Wild Man
I see them regularly, but the lingering light of summer evenings draws the eye and their almost silent passing still leaves a Mexican Wave of branches across the road.
They are taxis, and they are both state of the art and deplorable. Calling them city cabs might add a certain raciness for the occupants, but for me they will always be home too soon.
I am usually here until the small hours. Never earlier than ten but always until after the witching hour. Drinking beer I can’t afford in the pub and listening to my vast collection of music CDs on a battered player with massive cans.
The headphones serve two purposes. They have reinvigorated my love of stereo and they prevent passers by asking what I am up to.
What I am up to is preserving the night.
It started with the lockdowns. In the unlamented early days, it was more of a training regime. I thought it would be a short lived folly so I would leave the house around ten pm and walk up to my local and touch the wall , then walk back again and drink a couple of cans of lager on my front door steps.
As these are behind a gate they both satisfied my need to be out of the house , but kept me on the right side of whatever that week’s law turned out to be.
Week followed,dreary, week,but I managed to maintain my motivation and by the summer , a kind of normal returned , and so did I.
I reluctantly accepted the socially distanced tables and the perspex screens , but the ten p.m. curfew was a step too far.

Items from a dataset
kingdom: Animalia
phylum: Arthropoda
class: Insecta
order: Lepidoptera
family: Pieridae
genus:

=== Tasks and exercises ===
**1)** List the three pandemic-era arrangements named in the final paragraph of the Wild Man essay.
**2)** Transcribe the passage of the Wild Man essay between "What I am up to is" and "step too far.", inclusive.
**3)** Go on with the Wild Man essay from where it stops.

=== Task results ===
**1)**
- Socially distanced tables
- Perspex screens
- The ten p.m. curfew

**2)**
What I am up to is preserving the night.
It started with the lockdowns. In the unlamented early days, it was more of a training regime. I thought it would be a short lived folly so I would leave the house around ten pm and walk up to my local and touch the wall , then walk back again and drink a couple of cans of lager on my front door steps.
As these are behind a gate they both satisfied my need to be out of the house , but kept me on the right side of whatever that week’s law turned out to be.
Week followed,dreary, week,but I managed to maintain my motivation and by the summer , a kind of normal returned , and so did I.
I reluctantly accepted the socially distanced tables and the perspex screens , but the ten p.m. curfew was a step too far.

**3)**
Against my better nature, and at my wife’s suggestion, I tried going out at eight …
Inside the pub , once I had signed in and caught the eye of a barmaid to bring a pint to my table , the atmosphere was pretty much the same.
Somehow , though , returning home before News At Ten had finished , and gentle souls were taking their dogs out for constitutionals seemed completely alien to me.
Luckily , I only had to do it once. For reasons I can’t quite remember , the North agreed to enter the second Lockdown in October 2020 and pubs were closed to all for a full six months before steadily returning with a lacklustre drizzle of further restrictions…
For a longtime, enthusiastic consumer of the night economy, the blow was almost physical.
My earlier training regime became my focus.
I set out to replicate , as closely as possible , the things which were most important to me about a night out. This was not just about beer. It was about music and ,very importantly, about time.
I didn’t realise at that moment , but each of these weighed more heavily on me than the actual closure of the pubs.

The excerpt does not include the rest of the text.